SP110 as a novel susceptibility gene for Mycobacterium avium subspecies paratuberculosis infection in cattle.

ABSTRACT

The intracellular pathogen resistance 1 (Ipr1) gene has been reported to play a role in mediating innate immunity in a mouse model of Mycobacterium tuberculosis infection, and polymorphisms of its human ortholog, SP110 nuclear body protein, have been suggested to be associated with tuberculosis. Thus, the bovine SP110 gene was considered to be a promising candidate for a genetic association study of bovine paratuberculosis, or Johne's disease, a chronic granulomatous enteritis caused by Mycobacterium avium ssp. paratuberculosis (MAP). Initially, single nucleotide polymorphisms (SNP) within the bovine SP110 gene were identified, and subsequently a population-based genetic association study was carried out. Seventeen new SNP along the SP110 gene were identified in Holstein-Friesian cattle, and 6 more were compiled from public databases.
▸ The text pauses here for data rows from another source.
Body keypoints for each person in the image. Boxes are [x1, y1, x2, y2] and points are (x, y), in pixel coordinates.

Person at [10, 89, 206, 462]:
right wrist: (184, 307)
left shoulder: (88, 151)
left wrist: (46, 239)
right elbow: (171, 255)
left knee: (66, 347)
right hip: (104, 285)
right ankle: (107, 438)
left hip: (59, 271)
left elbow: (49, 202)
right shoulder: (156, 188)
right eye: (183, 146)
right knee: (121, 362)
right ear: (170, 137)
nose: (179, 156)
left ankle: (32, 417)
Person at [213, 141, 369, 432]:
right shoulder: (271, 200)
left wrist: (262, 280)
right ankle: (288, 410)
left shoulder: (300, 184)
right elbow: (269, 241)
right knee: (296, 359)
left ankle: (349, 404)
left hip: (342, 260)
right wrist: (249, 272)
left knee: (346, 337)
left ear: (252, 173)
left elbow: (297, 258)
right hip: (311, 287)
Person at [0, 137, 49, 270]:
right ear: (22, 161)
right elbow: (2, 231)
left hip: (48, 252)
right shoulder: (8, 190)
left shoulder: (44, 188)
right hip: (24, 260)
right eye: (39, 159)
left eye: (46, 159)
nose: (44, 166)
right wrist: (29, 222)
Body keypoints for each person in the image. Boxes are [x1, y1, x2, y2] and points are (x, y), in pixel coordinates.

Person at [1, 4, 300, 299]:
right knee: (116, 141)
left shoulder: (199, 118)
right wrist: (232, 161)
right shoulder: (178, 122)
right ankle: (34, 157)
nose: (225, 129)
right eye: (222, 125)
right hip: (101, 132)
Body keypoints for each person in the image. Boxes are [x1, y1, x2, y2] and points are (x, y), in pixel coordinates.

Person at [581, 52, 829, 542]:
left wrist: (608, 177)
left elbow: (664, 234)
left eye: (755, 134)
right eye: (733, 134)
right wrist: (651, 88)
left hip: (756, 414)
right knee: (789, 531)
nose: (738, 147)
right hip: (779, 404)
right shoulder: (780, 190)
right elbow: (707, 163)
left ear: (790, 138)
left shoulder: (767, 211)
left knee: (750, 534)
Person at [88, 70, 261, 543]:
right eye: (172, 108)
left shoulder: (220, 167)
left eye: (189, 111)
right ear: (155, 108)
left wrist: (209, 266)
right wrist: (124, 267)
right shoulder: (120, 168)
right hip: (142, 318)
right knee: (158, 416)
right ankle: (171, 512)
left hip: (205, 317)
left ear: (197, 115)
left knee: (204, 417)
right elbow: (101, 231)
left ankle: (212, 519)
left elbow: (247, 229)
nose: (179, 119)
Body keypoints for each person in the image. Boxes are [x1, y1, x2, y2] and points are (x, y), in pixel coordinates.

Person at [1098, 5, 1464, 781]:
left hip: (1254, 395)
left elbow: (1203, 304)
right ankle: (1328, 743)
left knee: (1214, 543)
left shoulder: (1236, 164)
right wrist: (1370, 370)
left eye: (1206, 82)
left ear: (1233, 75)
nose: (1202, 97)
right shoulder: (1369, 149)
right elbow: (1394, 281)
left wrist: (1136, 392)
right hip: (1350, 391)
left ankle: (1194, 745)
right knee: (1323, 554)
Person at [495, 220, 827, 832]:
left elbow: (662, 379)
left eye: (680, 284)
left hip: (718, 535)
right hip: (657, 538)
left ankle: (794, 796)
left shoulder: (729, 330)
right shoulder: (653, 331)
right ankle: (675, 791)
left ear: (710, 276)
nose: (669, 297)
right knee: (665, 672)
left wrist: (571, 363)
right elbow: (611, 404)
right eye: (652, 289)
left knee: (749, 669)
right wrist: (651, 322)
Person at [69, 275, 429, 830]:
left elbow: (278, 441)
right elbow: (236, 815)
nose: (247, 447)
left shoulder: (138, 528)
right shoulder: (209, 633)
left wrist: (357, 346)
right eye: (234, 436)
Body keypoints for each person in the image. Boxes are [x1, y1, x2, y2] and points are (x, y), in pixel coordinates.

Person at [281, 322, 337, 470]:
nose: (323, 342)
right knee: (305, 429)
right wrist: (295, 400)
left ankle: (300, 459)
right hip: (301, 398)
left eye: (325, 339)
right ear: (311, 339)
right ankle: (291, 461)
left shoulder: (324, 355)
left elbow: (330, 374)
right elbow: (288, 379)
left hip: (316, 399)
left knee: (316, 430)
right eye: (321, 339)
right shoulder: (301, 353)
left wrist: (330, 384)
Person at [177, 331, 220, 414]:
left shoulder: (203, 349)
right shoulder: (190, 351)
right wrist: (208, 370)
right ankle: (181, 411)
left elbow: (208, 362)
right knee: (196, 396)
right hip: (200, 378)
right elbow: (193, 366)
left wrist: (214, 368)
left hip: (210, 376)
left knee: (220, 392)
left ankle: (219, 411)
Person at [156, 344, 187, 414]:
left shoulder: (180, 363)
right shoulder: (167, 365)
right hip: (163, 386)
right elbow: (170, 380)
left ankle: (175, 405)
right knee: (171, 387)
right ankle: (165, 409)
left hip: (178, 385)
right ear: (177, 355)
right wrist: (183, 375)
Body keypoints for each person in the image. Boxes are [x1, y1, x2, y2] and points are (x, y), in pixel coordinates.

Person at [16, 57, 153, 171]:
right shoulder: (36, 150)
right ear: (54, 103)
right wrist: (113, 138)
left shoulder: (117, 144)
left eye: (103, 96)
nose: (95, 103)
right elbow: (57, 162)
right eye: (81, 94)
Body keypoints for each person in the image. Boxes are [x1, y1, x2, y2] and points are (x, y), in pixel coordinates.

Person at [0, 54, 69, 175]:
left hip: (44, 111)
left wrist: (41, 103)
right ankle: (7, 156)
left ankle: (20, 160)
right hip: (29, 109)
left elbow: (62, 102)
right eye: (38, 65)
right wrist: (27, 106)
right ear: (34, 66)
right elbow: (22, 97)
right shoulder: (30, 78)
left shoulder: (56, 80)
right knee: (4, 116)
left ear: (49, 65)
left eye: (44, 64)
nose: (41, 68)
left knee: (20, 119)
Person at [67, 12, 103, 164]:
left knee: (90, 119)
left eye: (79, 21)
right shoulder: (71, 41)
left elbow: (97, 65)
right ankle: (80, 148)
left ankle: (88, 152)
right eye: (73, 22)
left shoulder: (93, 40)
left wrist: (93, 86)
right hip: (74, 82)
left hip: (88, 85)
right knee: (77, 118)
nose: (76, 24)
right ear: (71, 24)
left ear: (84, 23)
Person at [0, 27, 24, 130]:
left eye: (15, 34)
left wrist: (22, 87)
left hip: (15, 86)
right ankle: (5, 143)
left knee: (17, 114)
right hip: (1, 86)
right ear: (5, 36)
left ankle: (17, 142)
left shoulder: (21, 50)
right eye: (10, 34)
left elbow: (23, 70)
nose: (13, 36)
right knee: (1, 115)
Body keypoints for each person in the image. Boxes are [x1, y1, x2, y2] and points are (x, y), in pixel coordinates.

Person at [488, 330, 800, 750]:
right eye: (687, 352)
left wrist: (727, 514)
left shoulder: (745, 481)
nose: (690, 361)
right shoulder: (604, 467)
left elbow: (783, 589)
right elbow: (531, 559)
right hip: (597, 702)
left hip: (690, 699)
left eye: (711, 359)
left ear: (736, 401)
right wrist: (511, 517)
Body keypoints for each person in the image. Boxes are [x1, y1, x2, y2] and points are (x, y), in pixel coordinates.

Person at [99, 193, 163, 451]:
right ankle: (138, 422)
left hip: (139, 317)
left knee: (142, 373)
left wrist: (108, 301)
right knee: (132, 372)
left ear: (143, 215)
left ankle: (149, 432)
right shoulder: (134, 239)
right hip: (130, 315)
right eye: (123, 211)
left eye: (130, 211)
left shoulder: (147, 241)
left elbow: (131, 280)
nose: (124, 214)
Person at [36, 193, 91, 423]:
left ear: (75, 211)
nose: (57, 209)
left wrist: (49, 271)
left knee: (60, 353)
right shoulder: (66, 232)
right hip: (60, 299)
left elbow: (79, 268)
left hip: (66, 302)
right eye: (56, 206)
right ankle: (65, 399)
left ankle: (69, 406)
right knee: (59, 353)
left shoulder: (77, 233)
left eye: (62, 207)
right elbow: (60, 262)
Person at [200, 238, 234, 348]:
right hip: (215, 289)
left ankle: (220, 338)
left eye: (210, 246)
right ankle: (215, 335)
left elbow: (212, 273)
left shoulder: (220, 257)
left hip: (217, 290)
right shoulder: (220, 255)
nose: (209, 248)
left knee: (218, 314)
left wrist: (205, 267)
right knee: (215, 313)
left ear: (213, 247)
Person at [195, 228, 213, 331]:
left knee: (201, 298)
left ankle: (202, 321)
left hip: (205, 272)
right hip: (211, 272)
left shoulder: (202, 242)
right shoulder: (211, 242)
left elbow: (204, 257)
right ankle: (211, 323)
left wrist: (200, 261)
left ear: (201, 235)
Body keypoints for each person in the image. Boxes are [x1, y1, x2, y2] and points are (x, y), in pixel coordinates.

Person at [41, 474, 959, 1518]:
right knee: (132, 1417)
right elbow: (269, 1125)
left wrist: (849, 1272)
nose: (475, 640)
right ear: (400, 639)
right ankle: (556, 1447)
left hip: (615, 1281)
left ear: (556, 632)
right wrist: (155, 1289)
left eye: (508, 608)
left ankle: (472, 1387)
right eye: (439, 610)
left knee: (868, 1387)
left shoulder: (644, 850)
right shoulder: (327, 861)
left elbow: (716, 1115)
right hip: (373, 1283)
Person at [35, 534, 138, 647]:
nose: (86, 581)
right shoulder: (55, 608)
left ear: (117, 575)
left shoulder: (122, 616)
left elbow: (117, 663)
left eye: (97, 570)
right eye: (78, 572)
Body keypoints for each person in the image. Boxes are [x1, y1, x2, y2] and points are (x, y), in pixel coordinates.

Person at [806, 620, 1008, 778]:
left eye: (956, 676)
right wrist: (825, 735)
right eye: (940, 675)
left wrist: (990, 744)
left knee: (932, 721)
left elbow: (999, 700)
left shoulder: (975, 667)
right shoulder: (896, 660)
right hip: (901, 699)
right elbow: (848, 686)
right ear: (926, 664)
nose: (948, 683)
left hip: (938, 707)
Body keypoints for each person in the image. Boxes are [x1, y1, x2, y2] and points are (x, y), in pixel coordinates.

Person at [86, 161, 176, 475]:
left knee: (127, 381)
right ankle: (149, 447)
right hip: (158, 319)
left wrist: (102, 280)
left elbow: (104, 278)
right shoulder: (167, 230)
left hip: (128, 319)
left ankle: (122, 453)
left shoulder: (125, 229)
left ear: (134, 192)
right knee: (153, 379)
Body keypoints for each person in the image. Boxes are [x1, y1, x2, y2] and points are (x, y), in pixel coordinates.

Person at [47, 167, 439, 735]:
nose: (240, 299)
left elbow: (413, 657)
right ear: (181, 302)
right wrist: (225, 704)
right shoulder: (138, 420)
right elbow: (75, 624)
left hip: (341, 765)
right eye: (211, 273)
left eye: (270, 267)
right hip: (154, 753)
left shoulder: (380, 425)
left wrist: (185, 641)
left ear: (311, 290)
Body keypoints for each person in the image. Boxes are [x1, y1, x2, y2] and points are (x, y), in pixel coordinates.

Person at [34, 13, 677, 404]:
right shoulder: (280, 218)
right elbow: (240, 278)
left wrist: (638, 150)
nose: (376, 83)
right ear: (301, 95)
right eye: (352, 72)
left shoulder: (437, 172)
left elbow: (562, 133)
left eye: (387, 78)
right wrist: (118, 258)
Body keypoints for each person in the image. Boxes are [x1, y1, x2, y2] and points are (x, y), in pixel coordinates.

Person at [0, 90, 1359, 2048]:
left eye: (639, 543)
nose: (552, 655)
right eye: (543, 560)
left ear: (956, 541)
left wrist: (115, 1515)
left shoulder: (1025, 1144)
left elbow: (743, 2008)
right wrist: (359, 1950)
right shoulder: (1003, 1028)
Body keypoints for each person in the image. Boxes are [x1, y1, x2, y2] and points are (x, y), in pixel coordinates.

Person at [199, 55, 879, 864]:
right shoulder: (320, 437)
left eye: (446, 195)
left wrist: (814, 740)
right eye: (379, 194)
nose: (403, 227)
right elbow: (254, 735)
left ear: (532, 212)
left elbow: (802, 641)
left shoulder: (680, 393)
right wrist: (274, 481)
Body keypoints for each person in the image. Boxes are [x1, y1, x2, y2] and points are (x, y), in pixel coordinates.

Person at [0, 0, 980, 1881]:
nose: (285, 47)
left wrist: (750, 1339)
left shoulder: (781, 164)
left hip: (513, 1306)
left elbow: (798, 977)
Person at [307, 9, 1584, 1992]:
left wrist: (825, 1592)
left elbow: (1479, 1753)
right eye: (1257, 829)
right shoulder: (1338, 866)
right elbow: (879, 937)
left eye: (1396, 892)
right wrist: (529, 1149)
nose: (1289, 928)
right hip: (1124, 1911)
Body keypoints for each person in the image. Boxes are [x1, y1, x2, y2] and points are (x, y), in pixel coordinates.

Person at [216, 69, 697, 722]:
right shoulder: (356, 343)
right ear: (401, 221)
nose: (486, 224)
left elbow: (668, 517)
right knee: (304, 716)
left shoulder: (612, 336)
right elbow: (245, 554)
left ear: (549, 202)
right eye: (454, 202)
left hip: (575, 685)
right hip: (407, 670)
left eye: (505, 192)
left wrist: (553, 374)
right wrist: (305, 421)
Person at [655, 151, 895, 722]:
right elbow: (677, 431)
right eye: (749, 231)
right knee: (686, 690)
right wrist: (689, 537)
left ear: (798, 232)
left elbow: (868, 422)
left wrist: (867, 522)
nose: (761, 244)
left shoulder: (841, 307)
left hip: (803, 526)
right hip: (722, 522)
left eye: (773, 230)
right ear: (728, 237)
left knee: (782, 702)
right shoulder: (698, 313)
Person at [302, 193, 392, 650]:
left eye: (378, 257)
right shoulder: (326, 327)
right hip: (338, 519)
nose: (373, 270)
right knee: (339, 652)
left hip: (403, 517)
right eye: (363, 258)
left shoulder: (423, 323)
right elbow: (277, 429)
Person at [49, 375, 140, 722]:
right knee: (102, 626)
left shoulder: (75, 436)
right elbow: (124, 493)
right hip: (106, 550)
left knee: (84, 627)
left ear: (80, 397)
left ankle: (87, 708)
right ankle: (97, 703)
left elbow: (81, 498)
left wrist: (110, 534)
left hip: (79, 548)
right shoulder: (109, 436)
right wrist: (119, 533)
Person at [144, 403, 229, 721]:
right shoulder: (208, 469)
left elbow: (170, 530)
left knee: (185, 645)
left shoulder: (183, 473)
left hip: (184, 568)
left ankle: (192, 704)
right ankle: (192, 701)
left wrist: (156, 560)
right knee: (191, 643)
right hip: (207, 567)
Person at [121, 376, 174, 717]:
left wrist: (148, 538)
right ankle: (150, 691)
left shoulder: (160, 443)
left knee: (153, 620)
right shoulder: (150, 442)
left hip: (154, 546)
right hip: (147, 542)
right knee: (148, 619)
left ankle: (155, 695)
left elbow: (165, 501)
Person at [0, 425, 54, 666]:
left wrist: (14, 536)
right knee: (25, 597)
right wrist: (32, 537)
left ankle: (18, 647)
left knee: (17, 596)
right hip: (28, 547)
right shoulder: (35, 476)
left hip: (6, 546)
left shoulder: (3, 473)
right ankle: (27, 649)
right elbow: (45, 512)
A total of 14 SNP were included in the association study of 2 independent populations. The SNP c.587A>G was found to be significantly associated with MAP infection, with the major allele A appearing to confer greater disease susceptibility in one of the analyzed populations. In addition, 2 haplotypes containing this SNP were also found to be associated with infection in the same population. The SNP c.587A>G is a nonsynonymous mutation that causes an amino acid change in codon 196 from asparagine to serine. In silico analyses point to SNP c.587A>G as a putative causal variant for susceptibility to MAP infection. The elucidation of the precise mechanism by which this SNP can exert its effect in the protein and, as a result, in the risk of infection, requires future functional analyses. Likewise, the absence of genetic association in one of the analyzed populations renders it necessary to carry out this study in other independent populations, with the aim of substantiating the repeatability of the present results. Nevertheless, the present results deepen our understanding of the genetic basis of susceptibility and resistance mechanisms related to MAP infection in cattle and, in turn, constitute a step forward toward the implementation of marker-assisted selection in breeding programs aimed at controlling paratuberculosis.